**TEXTO APRESENTADO**:
● ● ●

Embalado por uma popularidade de aproximadamente 80%, o presidente boliviano, Evo Morales, deve arrastar pelo menos 150 membros de seu partido, o Movimento ao Socialismo

(MAS), à Assembléia Constituinte. Só não obterá uma maioria ainda mais folgada porque a Justiça Eleitoral adotou um mecanismo para garantir a representação de vários partidos na redação da nova Constituição.

Mesmo assim, Evo – admirador dos presidentes da Venezuela, Hugo Chávez, e de Cuba, Fidel Castro – terá espaço político suficiente na Assembléia para assegurar a redação de uma Constituição que lhe permita realizar mudanças profundas na sociedade do país. O ex-líder sindicalista dos plantadores de coca da região do Chapare, venceu a eleição de 18 de dezembro no primeiro turno com a promessa de "refundar a Bolívia".

● ● ●

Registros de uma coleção
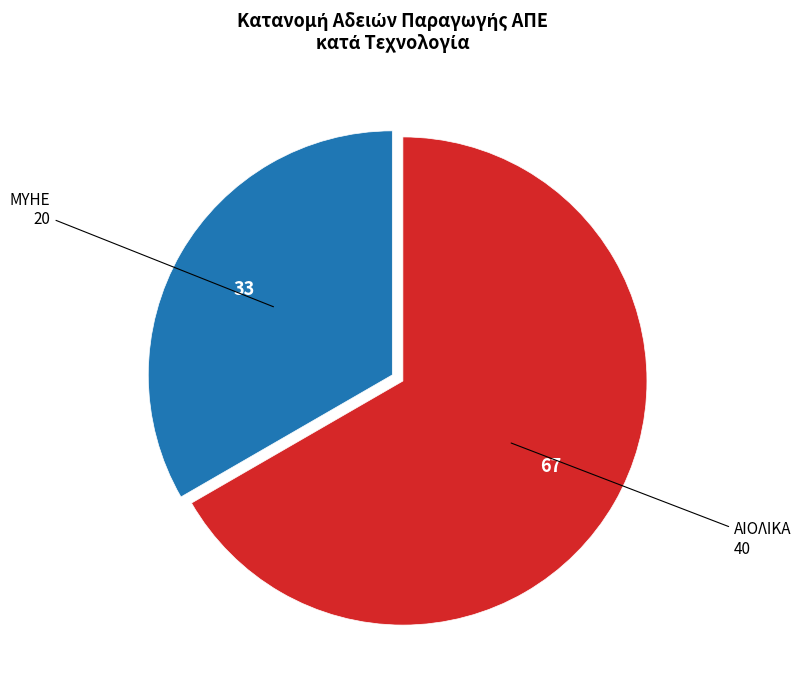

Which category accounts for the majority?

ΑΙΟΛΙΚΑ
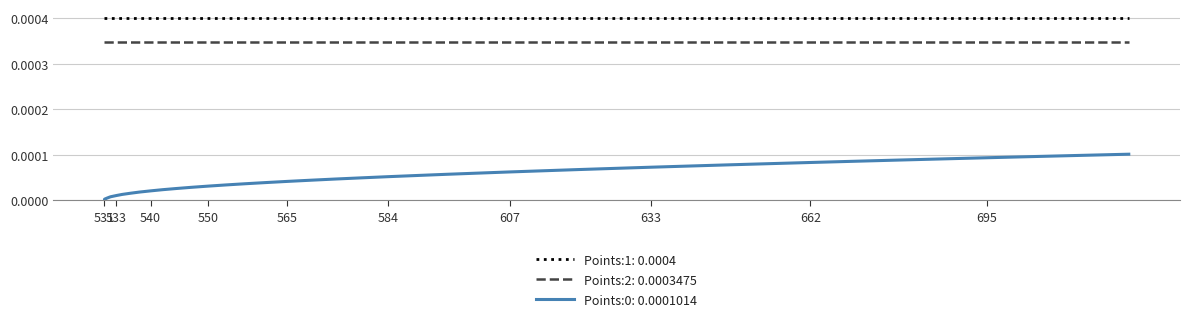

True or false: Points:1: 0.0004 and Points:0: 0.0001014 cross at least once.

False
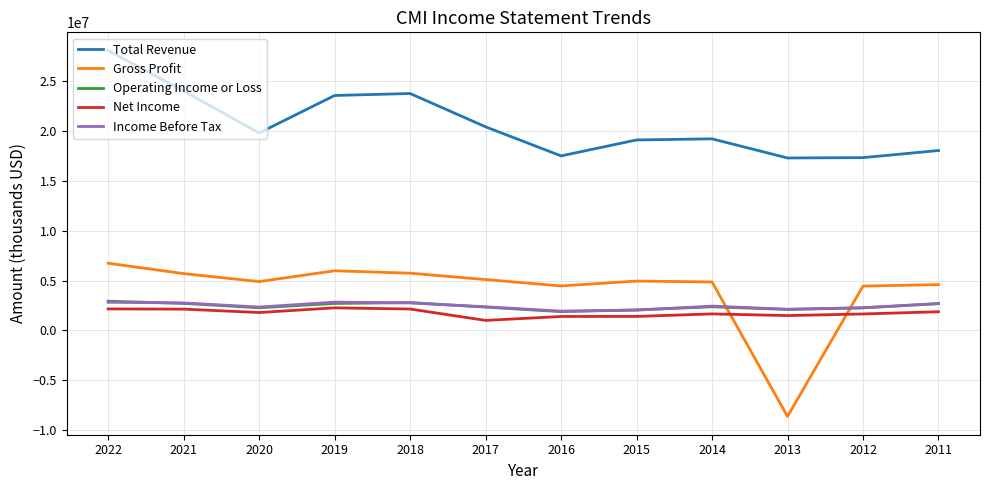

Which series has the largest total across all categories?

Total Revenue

● ● ●

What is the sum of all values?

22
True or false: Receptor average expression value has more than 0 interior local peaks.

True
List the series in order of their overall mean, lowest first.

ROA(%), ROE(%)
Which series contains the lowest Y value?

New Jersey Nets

● ● ●

**EXPLORAR O MATERIAL**:
1 > Indique se cada afirmação abaixo está de acordo com o texto sobre Evo Morales: (a) Evo Morales tem uma popularidade de cerca de 80%; (b) Evo Morales venceu a eleição no segundo turno; (c) Evo Morales foi líder sindicalista dos plantadores de coca. Responda sim ou não e cite as palavras do texto que decidem cada caso.
2 > Copie do texto sobre Evo Morales tudo o que vai desde "(MAS), à Assembléia" até "da nova Constituição.", sem nenhuma alteração.
3 > Prossiga com o texto sobre Evo Morales a partir do ponto em que ele termina.

**RESULTADOS DAS TAREFAS**:
1 >
(a) Sim: "Embalado por uma popularidade de aproximadamente 80%".
(b) Não: "venceu a eleição de 18 de dezembro no primeiro turno".
(c) Sim: "O ex-líder sindicalista dos plantadores de coca da região do Chapare".

2 >
(MAS), à Assembléia Constituinte. Só não obterá uma maioria ainda mais folgada porque a Justiça Eleitoral adotou um mecanismo para garantir a representação de vários partidos na redação da nova Constituição.

3 >
"Como o MAS deve conquistar sozinho mais da metade das cadeiras da Assembléia, há o risco de a nova Constituição reforçar ainda mais os poderes do presidente, algo semelhante com o que aconteceu na Venezuela em 1999, quando partidários de Chávez aprovaram uma Carta que lhe deu poderes quase imperais", disse o professor de Ciências Políticas da Universidade Autônoma, Alberto Navajo. "É quase certo, por exemplo, que a próxima Constituição abrirá caminho para que o governo promova a nacionalização total dos recursos naturais e estabeleça regras para a realização de uma reforma agrária ampla."

A popularidade de Evo se deve muito à decisão de nacionalizar as operações de hidrocarbonetos (gás e petróleo) no país em 1.º de maio. A maior prejudicada com a medida foi a brasileira Petrobrás, principal investidora estrangeira no país – no qual injetou US$ 1,5 bilhão nos últimos dez anos. Pelo decreto de nacionalização, a Petrobrás deverá se tornar apenas sócia minoritária da estatal Yacimientos Petrolíferos Fiscales de Bolivia (YPFB) – ressuscitada por Evo – nas operações de gás e petróleo.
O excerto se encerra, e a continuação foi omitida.